La jeunesse des années folles ou la décadence supposée de la société

Les années folles représentent, dans la mémoire collective, une période d’exubérance qui serait, en quelque sorte, une façon d’exorciser les terribles épreuves de la Grande Guerre. A l’époque, une partie de la population vit néanmoins ce moment comme une véritable décadence. La jeunesse, qui voit les filles se couper les cheveux à la manière des garçons, symboliserait le déclin inexorable de la société française. Dans un éditorial qu’il publie le 29 mars 1928 dans L’Ouest-Eclair, Eugène Le Breton, déjà très engagé en faveur du vote des femmes, tente de démystifier ces croyances1. D’après l’auteur, l’attitude de la jeunesse n’est pas le signe d’une société décadente mais, au contraire, d’un pays qui est en train de se reconstruire, moins de dix ans après la fin de la Première Guerre mondiale.

Représentation classique des années folles. Carte postale (détail). Collection particulière.

Dans les années 1920, une partie des élites affirme volontiers que « nos moins de trente ans, nos moins de vingt ans, ils nous déconcertent et ils nous font peur ». Ces derniers sont, du point de vue des anciens,

« ou bien des arrivistes ou bien des rêveurs stériles. Ils n'ont aucune foi, aucun enthousiasme. […] Ils sont froids, sarcastiques, personnels. […] »
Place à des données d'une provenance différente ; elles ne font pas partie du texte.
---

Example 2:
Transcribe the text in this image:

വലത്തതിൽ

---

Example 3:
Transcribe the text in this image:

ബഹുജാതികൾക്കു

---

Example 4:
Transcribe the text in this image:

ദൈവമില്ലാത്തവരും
Dans les campagnes bretonnes, ce discours à une réelle portée. Il faut dire que dans une région où la religion possède encore une véritable emprise, une partie de la population comprend difficilement le comportement de ces jeunes dont « la morale est de courir après leur plaisir, sans rien regarder autour d'eux ».
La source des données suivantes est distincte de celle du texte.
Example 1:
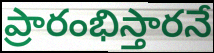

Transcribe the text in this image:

ప్రారంభిస్తారనే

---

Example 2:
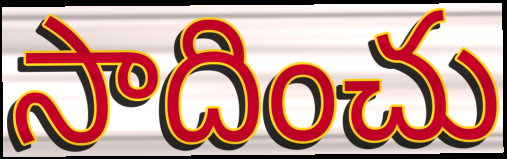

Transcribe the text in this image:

సాదించు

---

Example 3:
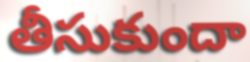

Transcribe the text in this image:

తీసుకుందా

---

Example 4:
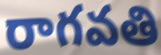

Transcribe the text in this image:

రాగవతి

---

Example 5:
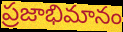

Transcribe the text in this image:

ప్రజాభిమానం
Si Eugène Le Breton ne le dit pas clairement, il ressort pourtant de son éditorial l’idée d’une profonde division entre les générations qui ont plus de 30 ans et les autres. Et pour cause, avoir moins de 30 ans en 1928, c’est ne pas avoir connu l’enfer des tranchées. La débauche des années folles ne serait donc pas celle des anciens combattants mais bien de leurs enfants.
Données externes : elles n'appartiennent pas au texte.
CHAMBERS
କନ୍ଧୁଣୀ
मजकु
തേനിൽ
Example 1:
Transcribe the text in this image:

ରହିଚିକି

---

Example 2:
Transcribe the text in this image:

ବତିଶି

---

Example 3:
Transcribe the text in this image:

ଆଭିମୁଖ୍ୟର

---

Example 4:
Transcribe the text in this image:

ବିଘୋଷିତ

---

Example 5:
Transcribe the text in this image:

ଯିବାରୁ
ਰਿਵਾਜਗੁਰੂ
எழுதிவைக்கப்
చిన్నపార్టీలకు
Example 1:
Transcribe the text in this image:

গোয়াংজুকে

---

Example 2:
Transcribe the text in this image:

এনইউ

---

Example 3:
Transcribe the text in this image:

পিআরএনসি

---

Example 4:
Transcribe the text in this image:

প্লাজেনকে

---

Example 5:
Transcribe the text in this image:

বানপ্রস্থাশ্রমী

Quoi qu’il en soit, l’éditorialiste rennais s’indigne du « pessimisme » de ces propos. S’appuyant sur une récente étude menée par un « éminent confrère » du Journal de Rouen, René-Gustave Nobécourt, il affirme que « le trait caractéristique de la jeunesse française » est au contraire l'inquiétude. Or, poursuit-il,

« l'inquiétude est féconde, l'inquiétude est un ferment. Elle est le contraire de l'indifférence, elle est un appel vers la clarté, un désir de trouver l'issue. »

Dans une société d’après-guerre qui évolue rapidement, la jeunesse se sentirait en effet bridée par la vieille génération qui s’accroche au pouvoir. Pour conforter son analyse, Eugène Le Breton choisit une nouvelle fois de s’appuyer sur les propos de l’un de ses confrères, le journaliste Lucien Romier. Ce dernier estime que « les jeunes générations cherchent une doctrine politique orientée vers l'avenir ». Or cette évolution semble impossible à cause de la « la politique des vieux partis, des partis attardés, la politique des combinaisons », celle que les jeunes générations « qualifient superbement d'un mot qu'elles n'ont pas inventé : le bourrage de crâne ». Bien au contraire, « la doctrine qu'ils veulent, certains jeunes l'ont trouvée, mais en dehors des vieux cadres ».

Carte postale. Collection particulière.

On peut néanmoins s’interroger sur la place réelle de ces années que l’on dit folles. En effet, si L’Ouest-Eclair est lu partout en Bretagne, il n’est pas certain que l’on trouve beaucoup de jeunes femmes affublées d’une coupe « à la garçonne » dans les campagnes du Kreiz Breizh au début des années 1920, ni à la fin du reste. Ces années sont au contraire, pour la paysannerie, une période de dur labeur et de confrontation à une situation économique difficile, que certains ont pu décrire comme relevant d’une réelle « misère agricole ». Dès lors, il y aurait tout lieu de se demander si ces années dites folles, qu’elles soient ou non conspuées du reste, ne sont pas avant tout une marque supplémentaire du fossé grandissant entre villes et campagnes.

Yves-Marie EVANNO

 

 

 

 

 

1 « Nos jeunes gens devant le mariage », L’Ouest-Eclair, 29 mars 1928, p. 1.